Già le mamme. E la famiglia. E i figli. Le prime, di cui ne “I soliti ignoti” a Renato Salvatori che, trovatello, ne aveva addirittura tre, il simpatico “Ferribotte” (al secolo Tiberio Murgia) ricordava con forte accento siciliano che di ognuna “ce n'è una sola”. La seconda, l'appartenenza alla quale secondo Leo Longanesi andrebbe addirittura riportata nel tricolore. E infine i terzi che, come ci ha insegnato Libero Bovio e come ci ha cantato fino allo sfinimento Mario Merola, “so' piezze 'e core”.

“Il patriottismo è l'ultimo rifugio delle canaglie” diceva Samuel Johnson, affermando una verità nota a tutti e in particolare a noi italiani che, tanto per dirne una, inventando il fascismo, abbiamo dato ampia prova di come qualunque mascalzone possa presentarsi quale benemerito. Ma noialtri figli del Belpaese abbiamo creato anche un rifugio per gli incapaci, i falliti, gli inetti o comunque i confusi, quelli che, quando non sanno che pesci pigliare, attingono a piene mani alla retorica degli affetti familiari; che è un espediente logoro, ma purtroppo sempre efficace.

Il neosindaco (o neosindaca: straordinaria anche questa discussione da paese da operetta) di Roma, Virginia Raggi, carneade ascesa alla massima carica dei quiriti, dopo alcuni tentennamenti di cui la stampa ha ampiamente riferito, durante la prima riunione dell'assemblea capitolina ha esibito orgogliosa agli astanti il figlio di sette anni, volendo forse rinverdire le glorie della celebre Cornelia degli Scipioni di cui ci riferisce Plutarco (la matrona però di figli ne aveva due). Qualche giorno prima invece, dimostrando da quale laicismo è animata, si era recata in visita al papa, trascinandosi dietro non solo il già citato figlio (dal nome da evangelista: Matteo) ma anche la mamma e il papà. Insomma, se Francesco era preoccupato delle intenzioni del nuovo capo della giunta, la Nostra si è affrettata a rassicurarlo, spendendo poi sul pontefice parole che non riferisco perché si perdono nel coro zuccheroso di tutti coloro che, dal giorno della sua elezione, tessono le lodi del papa argentino. Mi piace aggiungere poi, facendo un ulteriore passo indietro, che durante la campagna elettorale la signora Raggi aveva definito una “coincidenza” lo sciopero di alcuni autisti della società dei trasporti svoltosi, guarda caso, proprio in contemporanea alla prima partita della Nazionale.
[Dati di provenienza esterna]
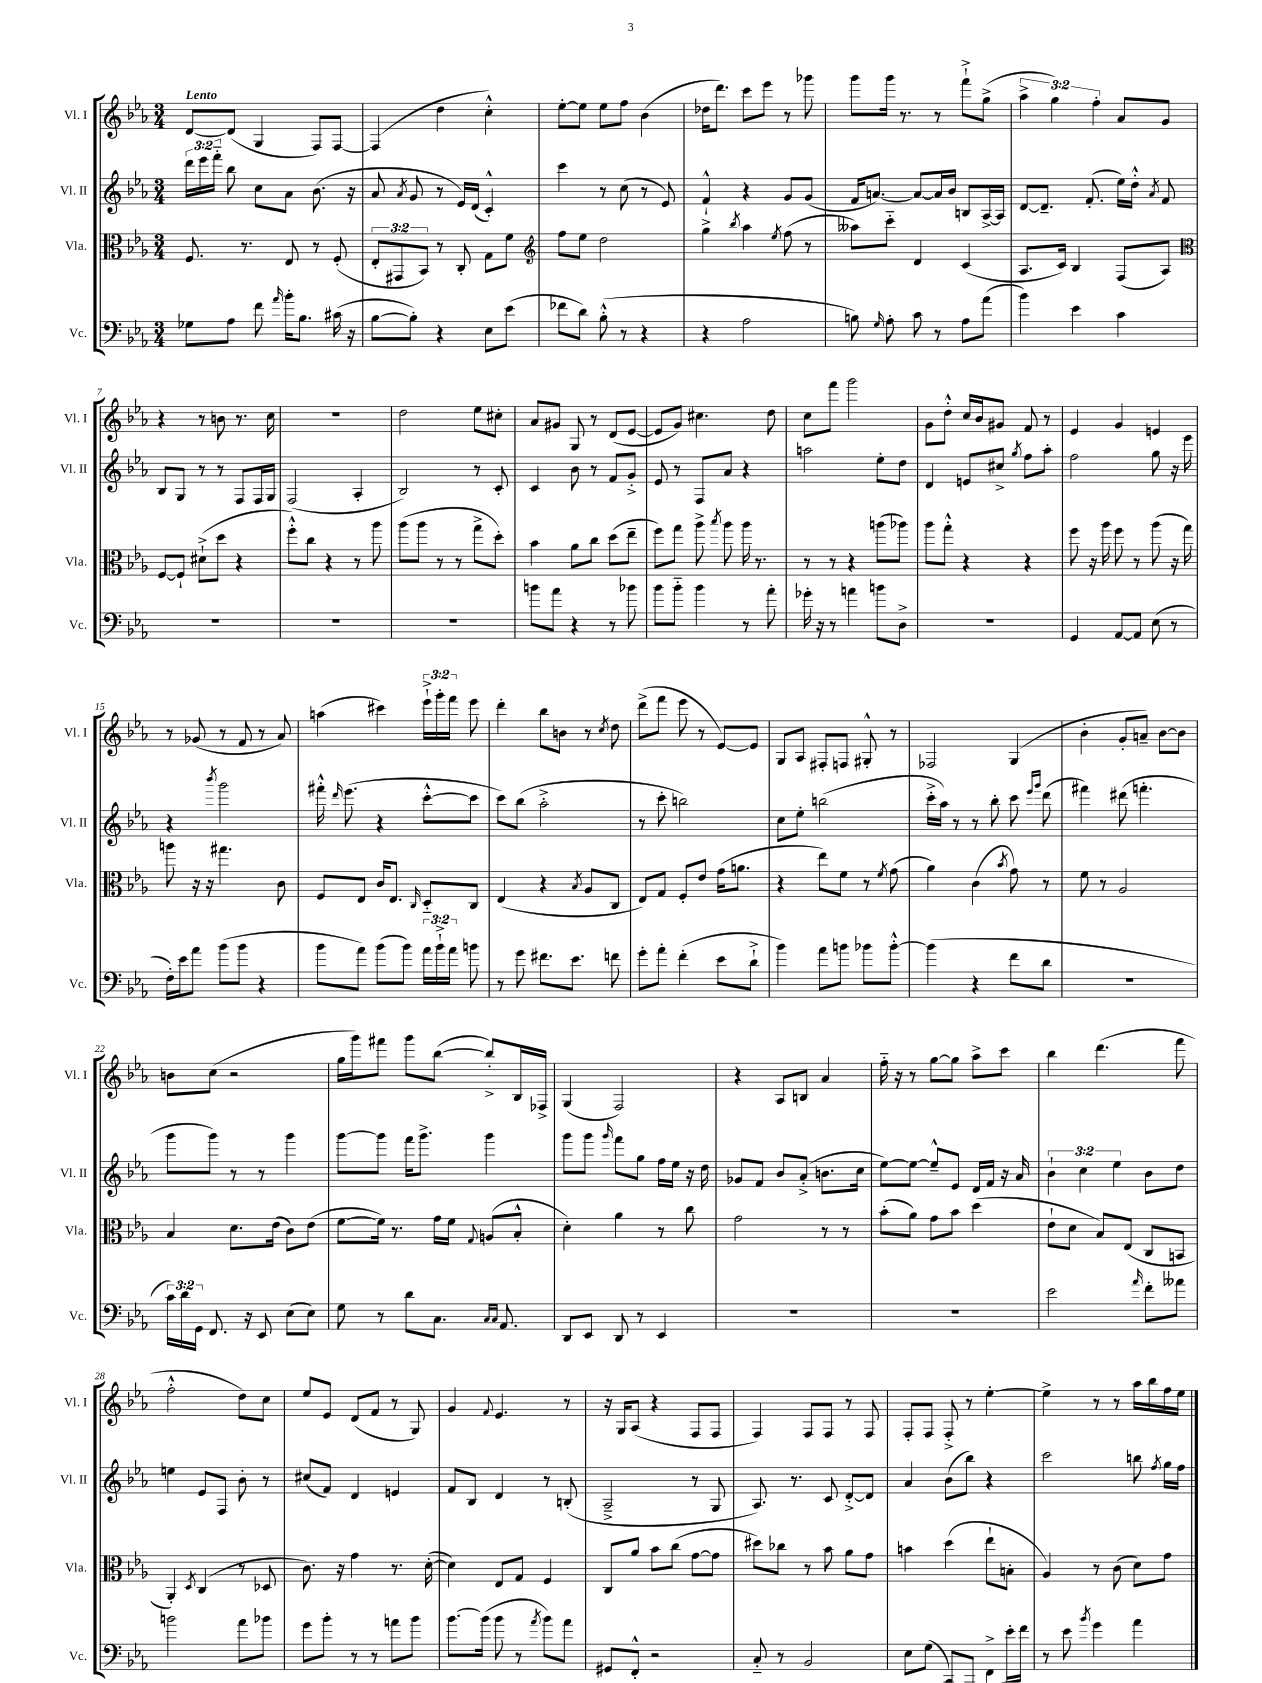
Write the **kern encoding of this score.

**kern	**kern	**kern	**kern
*part4	*part3	*part2	*part1
*staff4	*staff3	*staff2	*staff1
*I"Vc.	*I"Vla.	*I"Vl. II	*I"Vl. I
*I'Vc.	*I'Vla.	*I'Vl. II	*I'Vl. I
*clefF4	*clefC3	*clefG2	*clefG2
*k[b-e-a-]	*k[b-e-a-]	*k[b-e-a-]	*k[b-e-a-]
*M3/4	*M3/4	*M3/4	*M3/4
=1	=1	=1	=1
!	!	!	!LO:TX:a:B:t=Lento
8G-X\L	8.F/	24ddd\LL	[8d/L
.	.	24eee-\	.
.	.	24fff\JJ	.
8A-\J	.	8bb-\	(8d/J]
.	8.r	.	.
8f\	.	8cc\L	4G/
16qqa-/	.	.	.
16b-'\KL	8E-/	8a-\J	.
8.B-\J	.	.	.
.	8r	(8.b-\	8F/L)
(16c#X\	(8F'/	.	[8F/J
16r	.	16r	.
=2	=2	=2	=2
[8B-\L	12E-'/L	8a-/	(4F/]
.	12GG#X/	.	.
.	.	8qa-/	.
8B-'\J])	.	8g/	.
.	12BB-/J)	.	.
4r	8r	8r	4dd\
.	8C'/	16e-/LL)	.
.	.	(16d/JJ	.
8E-\L	8G\L	4c'^^/)	4cc'^^\)
(8e-\J	8f\J	.	.
=3	=3	=3	=3
*	*clefG2	*	*
8f-X\L	8ff\L	4ccc\	[8ee-'\L
8d\J)	8ee-\J	.	8ee-\J]
(8B-'^^\	2dd\	8r	8ee-\L
8r	.	(8cc\	8ff\J
4r	.	8r	(4b-\
.	.	8e-/)	.
=4	=4	=4	=4
4r	4gg^\	4f`^^/	16dd-X\KL
.	.	.	8.ddd\J)
.	8qbb-/	.	.
2A-\	4aa-\	4r	8ccc\L
.	.	.	8eee-\J
.	8qee-/	.	.
.	(8ff\	8g/L	8r
.	8r	(8g/J	8ggg-X\
=5	=5	=5	=5
8Bn\)	8aa--X\L)	16f/KL	8ggg\L
.	.	[8.an/J)	.
16qqG/	.	.	.
8A-'\	8ccc\J	.	16ggg\Jk
.	.	.	8.r
8c\	4d/	8a/L_	.
8r	.	16a/L]	8r
.	.	16b-/JJ	.
8A-\L	(4c/	8Bn/L	8fff`^\L
(8a-\J	.	[16A-^/L	(8gg^\J
.	.	16A-/JJ]	.
=6	=6	=6	=6
4b-\)	8.A-/L	[8d/L	6aa-^\
.	.	8.d~/J]	.
.	.	.	6gg\)
.	16c/Jk)	.	.
4e-\	4B-/	.	.
.	.	(8.f'/	.
.	.	.	6ff'\
4c\	(8F/L	16ee-\LL)	8a-/L
.	.	16dd'^^\JJ	.
.	.	8qa-/	.
.	8A-/J)	8f/	8g/J
!!LO:LB:g=z
=7	=7	=7	=7
*	*clefC3	*	*
2.r	[8F/L	8B-/L	4r
.	8F`/J]	8G/J	.
.	(8d#X`^\L	8r	8r
.	8dd\J	8r	8bn\
.	4r	8F/L	8.r
.	.	16F/L	.
.	.	16G/JJ	16cc\
=8	=8	=8	=8
2.r	8ff'^^\L)	(2F/	2.r
.	8cc\J	.	.
.	4r	.	.
.	8r	4A-'/	.
.	8aa-\	.	.
=9	=9	=9	=9
2.r	(8aa-\L	2B-/)	2dd\
.	8aa-\J	.	.
.	8r	.	.
.	8r	.	.
.	8gg^\L	8r	8ee-\L
.	8dd'\J)	8c'/	8cc#X'\J
=10	=10	=10	=10
8bn\L	4b-\	4c/	8a-/L
8a-\J	.	.	8g#X/J
4r	8a-\L	8b-\	8G/
.	8cc\J	8r	8r
8r	(8dd\L	8f/L	(8d/L
8b-X\	8ee-~\J	8g'^/J	[8e-/J
=11	=11	=11	=11
8b-\L	8ff\L)	8e-/	8e-/L]
8b-\J	8gg\J	8r	8g/J)
4b-\	8aa-^\	8F/L	4.cc#X\
.	8qbb-/	.	.
.	8aa-\	8a-/J	.
8r	16aa-\	4r	.
.	8.r	.	.
8a-'\	.	.	8dd\
=12	=12	=12	=12
16g-X'\	8r	2aan\	8cc\L
16r	.	.	.
8r	8r	.	8fff\J
4an\	4r	.	2ggg\
8bn\L	(8aan\L	8ee-'\L	.
8D^\J	8aa-X\J)	8dd\J	.
=13	=13	=13	=13
2.r	8aa-\L	4d/	8g\L
.	8gg'^^\J	.	8dd'^^\J
.	4r	8en/L	16cc/LL
.	.	.	16b-/J
.	.	8cc#X^/J	8g#X/J
.	.	8qgg/	.
.	4r	8ff\L	8f/
.	.	8aa-'\J	8r
=14	=14	=14	=14
4GG/	8ff\	2ff\	4e-/
.	16r	.	.
.	16aa-\	.	.
[8AA-/L	8ff\	.	4g/
8AA-/J]	8r	.	.
(8E-\	(8aa-\	8gg\	4en/
8r	16r	16r	.
.	16gg\)	16eee-\	.
!!LO:LB:g=z
=15	=15	=15	=15
16F'\LL)	8aan\	4r	8r
16e-\J	.	.	.
8a-\J	16r	.	(8g-X/
.	16r	.	.
.	.	8qbbb-/	.
(8b-\L	4.gg#X\	2ggg\	8r
8b-\J	.	.	8f/
4r	.	.	8r
.	8c\	.	8a-/)
=16	=16	=16	=16
8b-\L	8F/L	16fff#X'^^\	(4aan\
.	.	16qqddd/	.
.	.	(8.eee-\	.
8a-\J)	8E-/J	.	.
(8b-\L	16c/KL	4r	4ccc#X\)
.	8.E-/J	.	.
8b-\J)	.	.	.
.	16qqC/	.	.
24a-\LL	8D/L	[8ccc'^^\L	24eee-`^\LL
24b-`^\	.	.	24ggg'\
24a-\JJ	.	.	24fff\JJ
8bn\	8C/J	8ccc\J]	8eee-\
=17	=17	=17	=17
8r	(4E-/	8ccc\L)	4ddd'\
8g\	.	(8bb-\J	.
8.f#X\L	4r	2aa-'^\	8bb-\L
.	.	.	8bn\J
8.e-\J	.	.	.
.	8qB-/	.	.
.	8A-/L	.	8r
.	.	.	8qcc/
8fn\	8C/J	.	8dd\
=18	=18	=18	=18
8g'\L	8E-/L)	8r	(8ddd^\L
8a-'\J	8G/J	8ccc'\	8fff\J
(4f'\	8F'/L	2bbn\)	8eee-\
.	8e-/J	.	8r
8e-\L	(16g\KL	.	[8e-/L)
.	8.an\J	.	.
8d`^\J	.	.	8e-/J]
=19	=19	=19	=19
4b-\)	4r	8cc\L	8G/L
.	.	8ee-'\J	8A-/J
8a-\L	8ee-\L)	(2bbn\	8F#X'/L
8bn\J	8f\J	.	8Fn/J
8b-X\L	8r	.	8G#X'^^/
.	8qf/	.	.
[8b-'^^\J	(8g\	.	8r
=20	=20	=20	=20
(4b-\]	4a-\)	16ccc'^\LL	2F-X/
.	.	16aa-\JJ)	.
.	.	8r	.
4r	(4c\	8r	.
.	.	8bb-'\	.
.	8qb-/	.	.
8f\L	8g\)	8ccc\	(4G/
.	.	16qqeee-/LL	.
.	.	16qqggg/JJ	.
8d\J	8r	(8ddd\	.
=21	=21	=21	=21
2.r	8f\	4fff#X\)	4b-'\
.	8r	.	.
.	2A-/	(8ddd#X\	8g'/L
.	.	4.fffn'\	8an~/J)
.	.	.	[8b-\L
.	.	.	8b-\J]
!!LO:LB:g=z
=22	=22	=22	=22
24c\LL)	4B-/	8ggg\L	8bn\L
24d\	.	.	.
24GG\JJ	.	.	.
8.FF/	.	8ggg\J)	(8cc\J
.	8.d\L	8r	2r
16r	.	.	.
8EE-/	.	8r	.
.	(16e-\Jk	.	.
(8E-\L	8c\L)	4ggg\	.
8E-\J)	(8e-\J	.	.
=23	=23	=23	=23
8G\	[8f\L	[8ggg\L	16gg\LL
.	.	.	16ggg\J)
8r	16f\Jk])	8ggg\J]	8fff#X\J
.	8.r	.	.
8d\L	.	16fff\KL	8ggg\L
.	.	8.ggg^\J	.
8.C\J	16g\LL	.	([8bb-\J
.	16f\JJ	.	.
.	8qqG/	.	.
.	(8An/L	4ggg\	8bb-'^/L])
16qqC/LL	.	.	.
16qqC/JJ	.	.	.
8.AA-/	.	.	.
.	8B-'^^/J	.	16B-/L
.	.	.	16F-X^/JJ
=24	=24	=24	=24
8DD/L	4d'\)	8ggg\L	(4G/
8EE-/J	.	8ggg\J	.
.	.	16qqggg/	.
8DD/	4a-\	8fff\L	2F/)
8r	.	8gg\J	.
4EE-/	8r	16ff\LL	.
.	.	16ee-\JJ	.
.	8cc\	16r	.
.	.	16dd\	.
=25	=25	=25	=25
2.r	2g\	8g-X/L	4r
.	.	8f/J	.
.	.	8b-/L	8A-/L
.	.	(8a-'^/J	8Bn/J
.	8r	8.bn\L	4a-/
.	8r	.	.
.	.	16cc\Jk	.
=26	=26	=26	=26
2.r	(8b-'\L	[8ee-\L)	16ff\
.	.	.	16r
.	8a-\J)	8ee-\J_	8r
.	8g\L	8ee-~^^/L]	[8gg\L
.	8b-\J	8e-/J	8gg\J]
.	(4dd\	16d/LL	8aa-^\L
.	.	16f/JJ	.
.	.	16r	8ccc\J
.	.	16a-/	.
=27	=27	=27	=27
2e-\	8e-`\L	6b-`\	4bb-\
.	8d\J	.	.
.	.	6cc\	.
.	8B-/L)	.	(4.ddd\
.	.	6ee-\	.
.	(8E-/J	.	.
16qqa-/	.	.	.
8f'\L	8C/L	8b-\L	.
8a--X\J	8BBn/J	8dd\J	8fff\
!!LO:LB:g=z
=28	=28	=28	=28
2bn\	4AA-'/)	4een\	2ff'^^\
.	8qD/	.	.
.	(4C/	8e-/L	.
.	.	8F/J	.
8a-\L	8r	8b-'\	8dd\L)
8b-X\J	8D-X/	8r	8cc\J
=29	=29	=29	=29
8g\L	8.c\)	(8cc#X/L	8ee-/L
8b-'\J	.	8f/J)	8e-/J
.	16r	.	.
8r	4g\	4d/	(8d/L
8r	.	.	8f/J
8an\L	8.r	4en/	8r
8b-\J	.	.	8G/)
.	([16d'\	.	.
=30	=30	=30	=30
[8.b-\L	4d\])	8f/L	4g/
.	.	8B-/J	.
(16b-\Jk]	.	.	.
.	.	.	8qqf/
8b-\	8E-/L	4d/	4.e-/
8r	8G/J	.	.
8qa-/	.	.	.
8b-\L)	4F/	8r	.
8a-\J	.	(8Bn'/	8r
=31	=31	=31	=31
8GG#X/L	8C/L	2A-~^/	16r
.	.	.	16G/KL
8FF'^^/J	8a-/J	.	(8A-/J
2r	8b-\L	.	4r
.	(8cc\J	.	.
.	[8g\L	8r	8F/L
.	8g\J]	8G/	8F/J
=32	=32	=32	=32
8C/	8dd#X\L)	8.A-/)	4F/)
8r	8cc-X\J	.	.
.	.	8.r	.
2BB-/	8r	.	8F/L
.	8b-\	8c/	8F/J
.	8a-\L	[8d'^/L	8r
.	8g\J	8d/J]	8F/
=33	=33	=33	=33
8E-\L	4bn\	4a-/	8F'/L
(8G\J	.	.	8F/J
8CC/L)	(4dd\	(8b-\L	8F'^/
8AAA-/J	.	8bb-\J)	8r
8FF^\L	8ee-`\L	4r	[4ee-'\
16e-'\L	8Bn'\J	.	.
16f\JJ	.	.	.
=34	=34	=34	=34
8r	4A-/)	2ccc\	4ee-^\]
8e-\	.	.	.
8qb-/	.	.	.
4g\	8r	.	8r
.	(8c\	.	8r
4a-\	8d\L)	8bbn\	16aa-\LL
.	.	.	16bb-\
.	.	8qff/	.
.	8g\J	16gg\LL	16ff\
.	.	16ff\JJ	16ee-\JJ
==	==	==	==
*-	*-	*-	*-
Insomma, gli estimatori del Tancredi Falconeri de “Il gattopardo”, secondo il quale tutto doveva cambiare affinché tutto restasse com'era, possono dormire sonni tranquilli.

Noi insonni invece ci consoliamo pensando che alla prima buccia di banana, su cui prima o poi la sindaca scivolerà, avremo il piacere di conoscere anche il marito o colui che ne fa le veci. Però... Però ci piacerebbe tanto che alle prossime elezioni si presentasse a candidato sindaco uno che abbia come slogan la famosa frase del dimenticato André Gide: Famiglie, vi odio!”. Uno così lo voteremmo volentieri.